I think the movements that are looking at investments are really compelling, as well. It’s a different form of advocacy—shareholder activism and the willingness of pension funds to stop investing in certain industries that are threatening—that’s another way that this kind of change can happen.
Mecklin: On that hopeful note—that a change in defense spending levels might actually happen sometime—maybe that’s a good place to wrap things up here. I really do appreciate you taking the time to talk. I guess really there is one final question: Do you think there’s going to come a time when most religious leaders actually come to care about defense spending, about spending all of this money on killing?
Randall: I do think that. I think religious leaders are also responsive to their religious followers. They recognize that there are people in their congregations who are connected to defense industries or military spending.
I had an interesting conversation with a Quaker once in Indiana when I was talking about militarism, and he said, “Well, we have people in our congregations who are in the military. So it’s hard for us to kind of be against that.” I said, “You don’t have to be against the people who are in the military, but you can be against the notion that militarism is the way that we’re addressing solutions in our world and that we are pouring billions of dollars into defense spending in ways that doesn’t benefit the military directly.’

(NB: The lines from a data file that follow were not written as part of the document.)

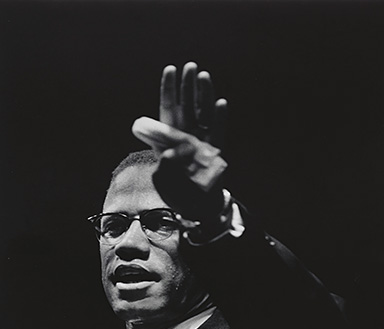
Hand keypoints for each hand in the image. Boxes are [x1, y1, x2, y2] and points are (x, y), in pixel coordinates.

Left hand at [132, 63, 227, 223]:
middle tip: (190, 67)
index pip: (168, 110)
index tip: (170, 70)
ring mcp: (203, 142)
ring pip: (204, 113)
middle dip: (188, 87)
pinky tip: (221, 103)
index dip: (169, 90)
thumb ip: (163, 167)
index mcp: (170, 139)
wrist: (195, 207)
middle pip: (187, 106)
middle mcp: (187, 136)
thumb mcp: (163, 181)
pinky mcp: (216, 151)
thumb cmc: (176, 193)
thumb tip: (171, 155)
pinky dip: (220, 118)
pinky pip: (219, 131)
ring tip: (204, 76)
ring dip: (204, 95)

FCNL’s vision is that we seek a world free of war and the threat of war. We seek a society with equity and justice for all, a community where every person’s potential may be fulfilled and an Earth restored. Those are Kingdom of God visions, if you will.
I believe there’s a call for those of us who are religious to look at what our religions claim, whether Christian or Jewish or Buddhist or Muslim, to look at what the religion, the fundamental essence of it is. We have the privilege honestly in Washington of working with other interfaith leaders who share many of these same goals. They haven’t prioritized military spending in the way that we have, but I think it will come. I do believe it will come.